Here the chapter moves beyond single-series transformations to information that only appears in relationships across contracts, assets, and derivative markets. Carry, relative value, lead-lag structure, and options-implied features all expand the feature space in economically meaningful ways, and the section usefully emphasizes that construction choices such as maturity alignment, peer-set definition, and surface policy are part of the hypothesis, not implementation detail.

  • 03_structural_cross_instrument_features — This notebook demonstrates features that require data beyond a single asset's price series: term structures, cross-instrument relationships, and derivatives-implied quantities. These encode information invisible in any individual price history.

8.4 Contextual and Slow-Moving Features

This section shows how fundamentals, calendars, and macro variables enter ML systems mainly as state variables that condition faster signals. Its main practical contribution is to make point-in-time correctness the central constraint, reminding readers that slow data is often more dangerous than fast data because reporting lags, revisions, and repeated values can easily create fake evidence.

  • 04_fundamentals_macro_calendar — Slow-moving features that condition faster signals: SEC XBRL fundamentals (value/quality factors with point-in-time ASOF alignment), FRED macro indicators (yield curve, VIX regimes, credit spreads with publication-lag handling), and calendar encodings (cyclical sin/cos, time-to-event proximity).

8.5 Cross-Cutting Features and the Limits of Aggregation

This section marks the conceptual boundary of the chapter. It explains when deterministic rolling transformations are enough and when hidden structure -- latent states, conditional dynamics, cycle strength, or path shape -- requires fitted models and learned representations, which sets up Chapter 9 cleanly without duplicating it.

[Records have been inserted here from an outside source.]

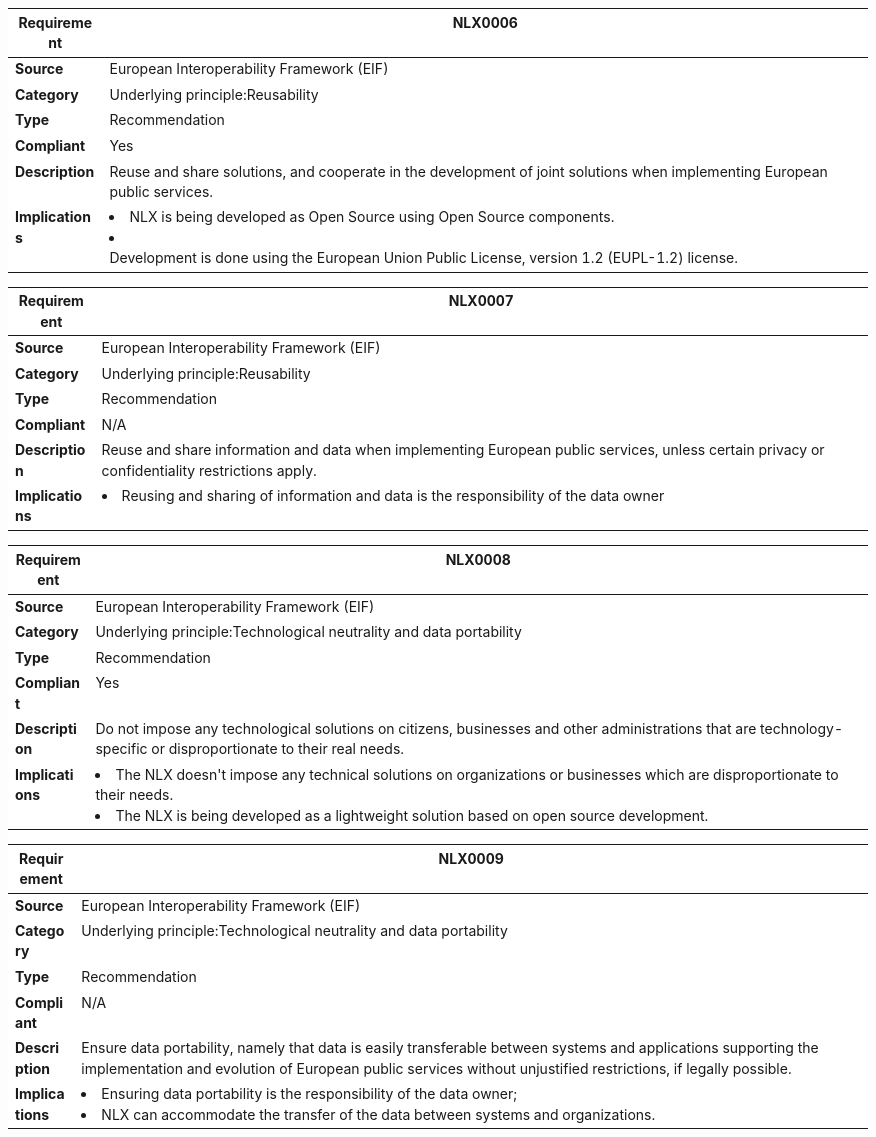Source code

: | **Requirement** | NLX0006 |
| --- | --- |
| **Source** | European Interoperability Framework (EIF) |
| **Category** | Underlying principle:Reusability  |
| **Type** | Recommendation |
| **Compliant** | Yes |
| **Description** | Reuse and share solutions, and cooperate in the development of joint solutions when implementing European public services.  |
| **Implications** |<li>NLX is being developed as Open Source using Open Source components.<li></li>Development is done using the European Union Public License, version 1.2 (EUPL-1.2) license.</li> |

| **Requirement** | NLX0007 |
| --- | --- |
| **Source** | European Interoperability Framework (EIF) |
| **Category** | Underlying principle:Reusability  |
| **Type** | Recommendation |
| **Compliant** | N/A |
| **Description** | Reuse and share information and data when implementing European public services, unless certain privacy or confidentiality restrictions apply.  |
| **Implications** |<li>Reusing and sharing of information and data is the responsibility of the data owner</li> |

| **Requirement** | NLX0008 |
| --- | --- |
| **Source** | European Interoperability Framework (EIF) |
| **Category** | Underlying principle:Technological neutrality and data portability  |
| **Type** | Recommendation |
| **Compliant** | Yes |
| **Description** | Do not impose any technological solutions on citizens, businesses and other administrations that are technology-specific or disproportionate to their real needs.  |
| **Implications** |<li>The NLX doesn&#39;t impose any technical solutions on organizations or businesses which are disproportionate to their needs.</li><li>The NLX is being developed as a lightweight solution based on open source development. </li> |

| **Requirement** | NLX0009 |
| --- | --- |
| **Source** | European Interoperability Framework (EIF) |
| **Category** | Underlying principle:Technological neutrality and data portability  |
| **Type** | Recommendation |
| **Compliant** | N/A |
| **Description** | Ensure data portability, namely that data is easily transferable between systems and applications supporting the implementation and evolution of European public services without unjustified restrictions, if legally possible.  |
| **Implications** |<li>Ensuring data portability is the responsibility of the data owner;</li><li>NLX can accommodate the transfer of the data between systems and organizations.</li> |
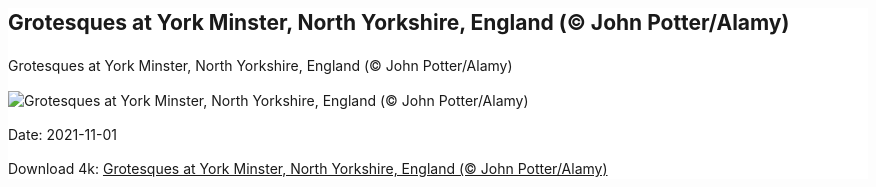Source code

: ## Grotesques at York Minster, North Yorkshire, England (© John Potter/Alamy)

Grotesques at York Minster, North Yorkshire, England (© John Potter/Alamy)

![Grotesques at York Minster, North Yorkshire, England (© John Potter/Alamy)](https://bing.com/th?id=OHR.YorkMinster_EN-US5465804030_UHD.jpg&w=1024&h=576)

Date: 2021-11-01

Download 4k: [Grotesques at York Minster, North Yorkshire, England (© John Potter/Alamy)](https://bing.com/th?id=OHR.YorkMinster_EN-US5465804030_UHD.jpg)

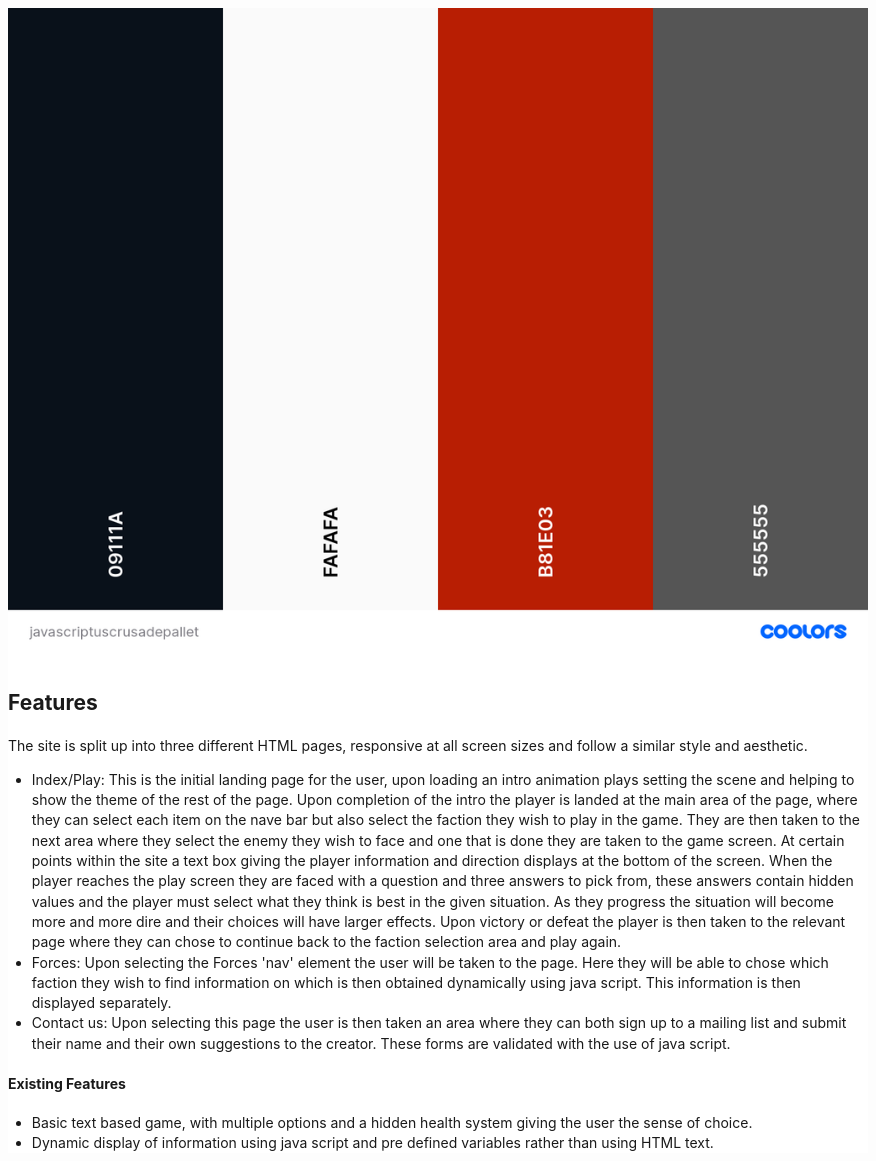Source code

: ![Colour Pallet](/assets/readme/javascriptuscrusadepallet.png)


## Features
The site is split up into three different HTML pages, responsive at all screen sizes and follow a similar style and aesthetic.
- Index/Play: This is the initial landing page for the user, upon loading an intro animation plays setting the scene and helping to show the theme of the rest of the page.
    Upon completion of the intro the player is landed at the main area of the page, where they can select each item on the nave bar but also select the faction they wish to
    play in the game. They are then taken to the next area where they select the enemy they wish to face and one that is done they are taken to the game screen. At certain points
    within the site a text box giving the player information and direction displays at the bottom of the screen. When the player reaches the play screen they are faced with a question
    and three answers to pick from, these answers contain hidden values and the player must select what they think is best in the given situation. As they progress the situation will
    become more and more dire and their choices will have larger effects. Upon victory or defeat the player is then taken to the relevant page where they can chose to continue back to
    the faction selection area and play again.
- Forces: Upon selecting the Forces 'nav' element the user will be taken to the page. Here they will be able to chose which faction they wish to find information on which is then obtained
    dynamically using java script. This information is then displayed separately.
- Contact us: Upon selecting this page the user is then taken an area where they can both sign up to a mailing list and submit their name and their own suggestions to the creator. These forms
    are validated with the use of java script.
#### Existing Features 
- Basic text based game, with multiple options and a hidden health system giving the user the sense of choice.
- Dynamic display of information using java script and pre defined variables rather than using HTML text.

This is the chapter's second major contribution after the feature-design grammar. It shows that practical improvement often comes from signal-by-state interactions, but also that these interactions multiply degrees of freedom quickly, so gating, scaling, conditional variants, deduplication, and one-knob-at-a-time discipline are necessary to keep the search credible.

  • 05_feature_selection — A feature engineering pipeline produces many candidates — different lookbacks, transforms, and interaction variants. This notebook demonstrates how to reduce that set to a focused, production-ready collection using systematic selection and deduplication.
  • 06_robustness_sensitivity — A robust signal maintains performance across reasonable variations in parameters, regimes, and implementation choices. This notebook teaches how to assess robustness through parameter sweeps, regime conditioning, and signal × state interactions.
  • 07_event_studies — Event studies measure abnormal returns around specific events (signal triggers, macro announcements, earnings) to assess their predictive power. This is a key validation technique for trading signals.
  • case_study_feature_summary — Cross-case-study feature inventory: feature counts per case study, family heatmap (momentum/volatility/return everywhere; carry on futures/FX; options-implied on the options case studies), and a breadth-vs-IC view that combines best-IC-per-case-study from the registry with universe-size metadata (Fundamental Law: IR ≈ IC × √BR).

Running the Notebooks

# From the repository root
uv run python 08_financial_features/<notebook>.py

# Test mode (reduced data via Papermill)
uv run pytest tests/test_notebooks.py -v -k "08_financial_features"

Memory: 03_structural_cross_instrument_features peaks at ~7.4 GB RSS scanning the AlgoSeek S&P-500 options surface — recommend ≥8 GB system RAM for §8.3.